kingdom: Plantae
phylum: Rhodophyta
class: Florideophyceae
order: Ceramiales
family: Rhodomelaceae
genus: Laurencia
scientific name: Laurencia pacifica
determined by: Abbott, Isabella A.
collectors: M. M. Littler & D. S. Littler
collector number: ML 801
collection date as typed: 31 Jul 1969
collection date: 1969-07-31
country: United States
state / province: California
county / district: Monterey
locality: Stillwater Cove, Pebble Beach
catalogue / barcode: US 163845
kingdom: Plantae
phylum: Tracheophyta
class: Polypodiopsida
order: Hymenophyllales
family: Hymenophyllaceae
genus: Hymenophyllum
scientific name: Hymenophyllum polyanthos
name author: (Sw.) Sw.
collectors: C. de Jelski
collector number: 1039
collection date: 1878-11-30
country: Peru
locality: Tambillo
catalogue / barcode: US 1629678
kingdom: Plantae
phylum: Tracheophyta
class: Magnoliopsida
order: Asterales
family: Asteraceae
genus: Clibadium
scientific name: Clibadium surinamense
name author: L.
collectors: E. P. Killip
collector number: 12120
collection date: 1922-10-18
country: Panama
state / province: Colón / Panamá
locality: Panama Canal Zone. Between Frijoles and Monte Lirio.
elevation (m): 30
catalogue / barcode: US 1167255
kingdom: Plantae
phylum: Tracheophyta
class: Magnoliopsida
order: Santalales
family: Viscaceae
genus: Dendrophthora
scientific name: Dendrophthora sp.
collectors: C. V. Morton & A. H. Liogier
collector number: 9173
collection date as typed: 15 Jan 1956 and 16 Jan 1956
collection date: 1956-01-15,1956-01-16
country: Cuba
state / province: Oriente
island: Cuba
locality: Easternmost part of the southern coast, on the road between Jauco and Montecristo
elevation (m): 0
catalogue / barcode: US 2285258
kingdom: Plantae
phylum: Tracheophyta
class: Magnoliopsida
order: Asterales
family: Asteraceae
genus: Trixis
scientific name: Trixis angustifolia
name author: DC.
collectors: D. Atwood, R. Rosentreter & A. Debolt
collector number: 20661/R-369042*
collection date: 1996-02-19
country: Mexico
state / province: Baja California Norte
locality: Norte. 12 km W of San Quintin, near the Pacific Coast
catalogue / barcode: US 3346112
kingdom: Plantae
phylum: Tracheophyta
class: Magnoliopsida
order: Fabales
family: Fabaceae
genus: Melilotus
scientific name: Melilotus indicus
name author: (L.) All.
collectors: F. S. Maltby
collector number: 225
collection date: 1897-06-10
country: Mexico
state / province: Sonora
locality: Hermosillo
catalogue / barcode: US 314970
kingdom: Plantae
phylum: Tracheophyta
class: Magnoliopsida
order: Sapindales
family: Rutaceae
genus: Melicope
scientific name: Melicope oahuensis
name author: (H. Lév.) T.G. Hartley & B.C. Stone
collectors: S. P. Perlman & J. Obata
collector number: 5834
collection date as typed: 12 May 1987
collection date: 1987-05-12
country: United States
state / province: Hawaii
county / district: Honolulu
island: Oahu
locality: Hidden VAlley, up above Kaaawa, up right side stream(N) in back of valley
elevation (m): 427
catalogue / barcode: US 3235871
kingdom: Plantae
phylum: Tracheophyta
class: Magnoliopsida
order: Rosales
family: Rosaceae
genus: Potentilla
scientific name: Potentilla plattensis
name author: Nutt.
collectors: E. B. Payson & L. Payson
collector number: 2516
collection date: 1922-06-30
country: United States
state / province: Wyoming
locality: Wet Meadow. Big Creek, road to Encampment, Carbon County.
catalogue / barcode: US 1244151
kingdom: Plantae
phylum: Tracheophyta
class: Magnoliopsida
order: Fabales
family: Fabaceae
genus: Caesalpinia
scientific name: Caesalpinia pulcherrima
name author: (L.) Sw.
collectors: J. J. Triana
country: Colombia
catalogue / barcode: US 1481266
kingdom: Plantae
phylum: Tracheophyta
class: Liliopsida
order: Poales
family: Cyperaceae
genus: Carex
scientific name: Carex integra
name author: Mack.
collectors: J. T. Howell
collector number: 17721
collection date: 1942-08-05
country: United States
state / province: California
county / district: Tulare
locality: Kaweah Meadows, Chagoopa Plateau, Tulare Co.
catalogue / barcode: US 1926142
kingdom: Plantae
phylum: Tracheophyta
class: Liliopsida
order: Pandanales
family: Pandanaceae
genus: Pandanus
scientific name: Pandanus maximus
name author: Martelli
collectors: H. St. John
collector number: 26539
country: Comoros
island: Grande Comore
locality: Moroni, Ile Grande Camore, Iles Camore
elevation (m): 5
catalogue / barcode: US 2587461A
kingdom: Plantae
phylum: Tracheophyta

Exercise instructions:
Can you reproduce every line of the records above word for word, from the first record to the last?

Answer to the problem:
kingdom: Plantae
phylum: Rhodophyta
class: Florideophyceae
order: Ceramiales
family: Rhodomelaceae
genus: Laurencia
scientific name: Laurencia pacifica
determined by: Abbott, Isabella A.
collectors: M. M. Littler & D. S. Littler
collector number: ML 801
collection date as typed: 31 Jul 1969
collection date: 1969-07-31
country: United States
state / province: California
county / district: Monterey
locality: Stillwater Cove, Pebble Beach
catalogue / barcode: US 163845
kingdom: Plantae
phylum: Tracheophyta
class: Polypodiopsida
order: Hymenophyllales
family: Hymenophyllaceae
genus: Hymenophyllum
scientific name: Hymenophyllum polyanthos
name author: (Sw.) Sw.
collectors: C. de Jelski
collector number: 1039
collection date: 1878-11-30
country: Peru
locality: Tambillo
catalogue / barcode: US 1629678
kingdom: Plantae
phylum: Tracheophyta
class: Magnoliopsida
order: Asterales
family: Asteraceae
genus: Clibadium
scientific name: Clibadium surinamense
name author: L.
collectors: E. P. Killip
collector number: 12120
collection date: 1922-10-18
country: Panama
state / province: Colón / Panamá
locality: Panama Canal Zone. Between Frijoles and Monte Lirio.
elevation (m): 30
catalogue / barcode: US 1167255
kingdom: Plantae
phylum: Tracheophyta
class: Magnoliopsida
order: Santalales
family: Viscaceae
genus: Dendrophthora
scientific name: Dendrophthora sp.
collectors: C. V. Morton & A. H. Liogier
collector number: 9173
collection date as typed: 15 Jan 1956 and 16 Jan 1956
collection date: 1956-01-15,1956-01-16
country: Cuba
state / province: Oriente
island: Cuba
locality: Easternmost part of the southern coast, on the road between Jauco and Montecristo
elevation (m): 0
catalogue / barcode: US 2285258
kingdom: Plantae
phylum: Tracheophyta
class: Magnoliopsida
order: Asterales
family: Asteraceae
genus: Trixis
scientific name: Trixis angustifolia
name author: DC.
collectors: D. Atwood, R. Rosentreter & A. Debolt
collector number: 20661/R-369042*
collection date: 1996-02-19
country: Mexico
state / province: Baja California Norte
locality: Norte. 12 km W of San Quintin, near the Pacific Coast
catalogue / barcode: US 3346112
kingdom: Plantae
phylum: Tracheophyta
class: Magnoliopsida
order: Fabales
family: Fabaceae
genus: Melilotus
scientific name: Melilotus indicus
name author: (L.) All.
collectors: F. S. Maltby
collector number: 225
collection date: 1897-06-10
country: Mexico
state / province: Sonora
locality: Hermosillo
catalogue / barcode: US 314970
kingdom: Plantae
phylum: Tracheophyta
class: Magnoliopsida
order: Sapindales
family: Rutaceae
genus: Melicope
scientific name: Melicope oahuensis
name author: (H. Lév.) T.G. Hartley & B.C. Stone
collectors: S. P. Perlman & J. Obata
collector number: 5834
collection date as typed: 12 May 1987
collection date: 1987-05-12
country: United States
state / province: Hawaii
county / district: Honolulu
island: Oahu
locality: Hidden VAlley, up above Kaaawa, up right side stream(N) in back of valley
elevation (m): 427
catalogue / barcode: US 3235871
kingdom: Plantae
phylum: Tracheophyta
class: Magnoliopsida
order: Rosales
family: Rosaceae
genus: Potentilla
scientific name: Potentilla plattensis
name author: Nutt.
collectors: E. B. Payson & L. Payson
collector number: 2516
collection date: 1922-06-30
country: United States
state / province: Wyoming
locality: Wet Meadow. Big Creek, road to Encampment, Carbon County.
catalogue / barcode: US 1244151
kingdom: Plantae
phylum: Tracheophyta
class: Magnoliopsida
order: Fabales
family: Fabaceae
genus: Caesalpinia
scientific name: Caesalpinia pulcherrima
name author: (L.) Sw.
collectors: J. J. Triana
country: Colombia
catalogue / barcode: US 1481266
kingdom: Plantae
phylum: Tracheophyta
class: Liliopsida
order: Poales
family: Cyperaceae
genus: Carex
scientific name: Carex integra
name author: Mack.
collectors: J. T. Howell
collector number: 17721
collection date: 1942-08-05
country: United States
state / province: California
county / district: Tulare
locality: Kaweah Meadows, Chagoopa Plateau, Tulare Co.
catalogue / barcode: US 1926142
kingdom: Plantae
phylum: Tracheophyta
class: Liliopsida
order: Pandanales
family: Pandanaceae
genus: Pandanus
scientific name: Pandanus maximus
name author: Martelli
collectors: H. St. John
collector number: 26539
country: Comoros
island: Grande Comore
locality: Moroni, Ile Grande Camore, Iles Camore
elevation (m): 5
catalogue / barcode: US 2587461A
kingdom: Plantae
phylum: Tracheophyta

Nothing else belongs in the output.